А теперь - сказка. Накрыл меня в Гранаде дождь. Аккурат в тот момент, когда я от Пуэрта Эльвира ("Por el arco de Elvira quiero verte pasar, para saber tu nombre y ponerme a llorar.") топала по calle Elvira в сторону площади Isabel la Catolica. Пришлось передвигаться короткими перебежками от укрытия к укрытию - зонта не было, а тоненькая куртка, хотя и с капюшоном, спасала мало... Как говорится, разверзлись хляби небесные. Но если бы не дождь... Зашла спрятаться от очередного опрокинутого с неба ушата воды в лавочку, где была распродажа керамики Там дядечка лет 60, хозяин лавки, закончил обслуживать женщину, договорился о доставке покупки и спросил, что угодно мне. Я сказала, что у меня осталось мало денег, но хотелось бы купить что-нибудь недорогое на память о городе. И добавила, что вообще-то я еще ищу одного молодого человека - может, знаете? - его Федерико зовут... Дядечка лукаво улыбнулся и сказал, что конечно знает!

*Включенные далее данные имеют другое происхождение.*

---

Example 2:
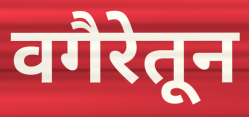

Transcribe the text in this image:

वगैरेतून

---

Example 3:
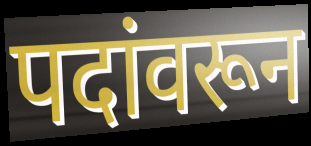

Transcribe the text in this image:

पदांवरून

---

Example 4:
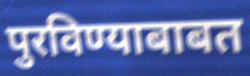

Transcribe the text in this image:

पुरविण्याबाबत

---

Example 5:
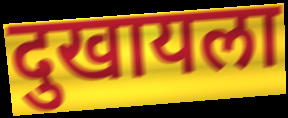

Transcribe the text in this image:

दुखायला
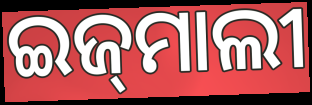
ଇଜ୍‌ମାଲୀ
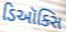
ડિઑક્સિ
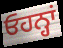
ਓਹਨ੍ਹਾਂ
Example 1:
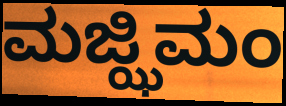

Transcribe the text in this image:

ಮಜ್ಝಿಮಂ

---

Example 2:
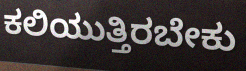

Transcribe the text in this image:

ಕಲಿಯುತ್ತಿರಬೇಕು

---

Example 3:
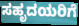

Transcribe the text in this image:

ಸಹೃದಯರಿಗೆ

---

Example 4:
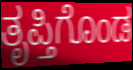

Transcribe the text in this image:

ತೃಪ್ತಿಗೊಂಡ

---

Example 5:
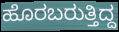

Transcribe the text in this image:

ಹೊರಬರುತ್ತಿದ್ದ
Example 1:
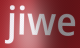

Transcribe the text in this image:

jiwe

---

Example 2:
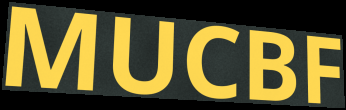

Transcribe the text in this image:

MUCBF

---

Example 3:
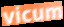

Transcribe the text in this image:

vicum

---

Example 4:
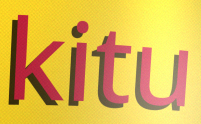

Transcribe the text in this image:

kitu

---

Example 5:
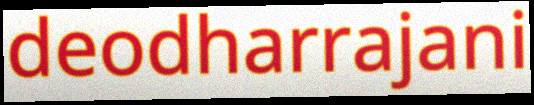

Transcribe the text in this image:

deodharrajani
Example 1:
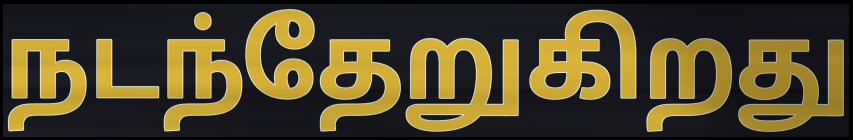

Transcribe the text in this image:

நடந்தேறுகிறது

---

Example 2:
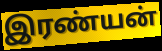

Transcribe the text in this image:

இரண்யன்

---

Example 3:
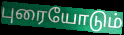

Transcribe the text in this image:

புரையோடும்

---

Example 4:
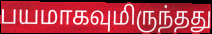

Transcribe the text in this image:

பயமாகவுமிருந்தது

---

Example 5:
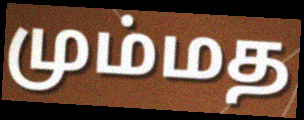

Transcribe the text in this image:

மும்மத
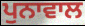
ਪੁਨਾਵਾਲ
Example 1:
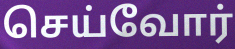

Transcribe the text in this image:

செய்வோர்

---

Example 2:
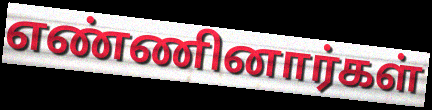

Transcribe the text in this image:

எண்ணினார்கள்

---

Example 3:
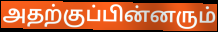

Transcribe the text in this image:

அதற்குப்பின்னரும்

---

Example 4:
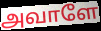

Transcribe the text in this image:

அவாளே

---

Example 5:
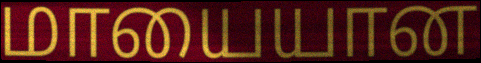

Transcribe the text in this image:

மாயையான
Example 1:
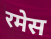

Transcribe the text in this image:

रमेस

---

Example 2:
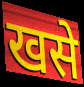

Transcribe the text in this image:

खसे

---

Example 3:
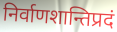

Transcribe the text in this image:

निर्वाणशान्तिप्रदं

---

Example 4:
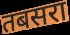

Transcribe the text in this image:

तबसरा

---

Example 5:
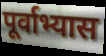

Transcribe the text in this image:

पूर्वाभ्यास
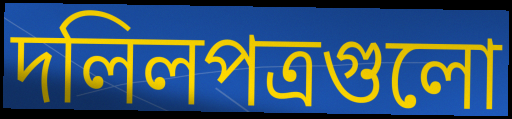
দলিলপত্রগুলো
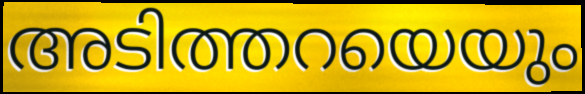
അടിത്തറയെയും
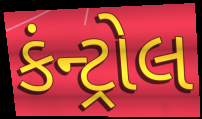
કંન્ટ્રોલ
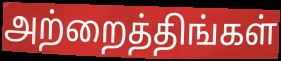
அற்றைத்திங்கள்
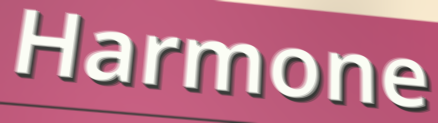
Harmone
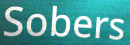
Sobers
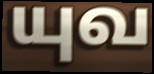
யுவ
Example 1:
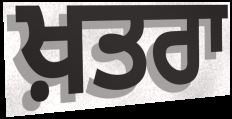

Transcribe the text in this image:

И добавил: "Федерико как-то сказал: если однажды потеряете меня, ищите меня в Гаване. ("Si me pierdo, que me busquen en La Habana". ) У меня, говорит, и табличка есть, где это написано." Табличка действительно висела на планшетке у самой двери. Но на табличку мне денег не хватило, да и куда мне ее вешать дома - некуда, а вот кружечку с гранадской росписью я у него купила Хотя сейчас думаю - надо было ту табличку взять...
Хотела после паузы начать подробный отчет по порядку, но решила, что так интереснее, а отчет с течением времени начинает казаться пресноватым и скучным. Лучше - вот такие эпизоды... URL записи
Откомментировать эту запись я могу сейчас только так, как и год назад: на Кубу так на Кубу! Готовимся, копим средства, разрабатываем маршрут... Даже конкретные сроки уже намечены.:)
Хлещет по окнам ливень осенний; брызжут осколки струй на ступени, вымыв до глянца листья сирени. В сердце, как в поле, льет с небосклона... Плещет и плещет дождь монотонно.
Тонут в тумане мутные дали, тонет округа в смутной печали. Луч розоватой диагональю льется по мокрой раме оконной... Плещет и плещет дождь монотонный,
В сердце и в поле так нелюдимо! Рядом ни друга нет, ни любимой... Юность проходит тщетно и мимо... Лоб ощущает холод ладони. Ливень осенний все монотонней.
Ливень, как слезы... Вечер и ливень... Как не присниться сердцу и ниве, будто их доля станет счастливей, если прольется свет с небосклона? Плещет и плачет дождь монотонно.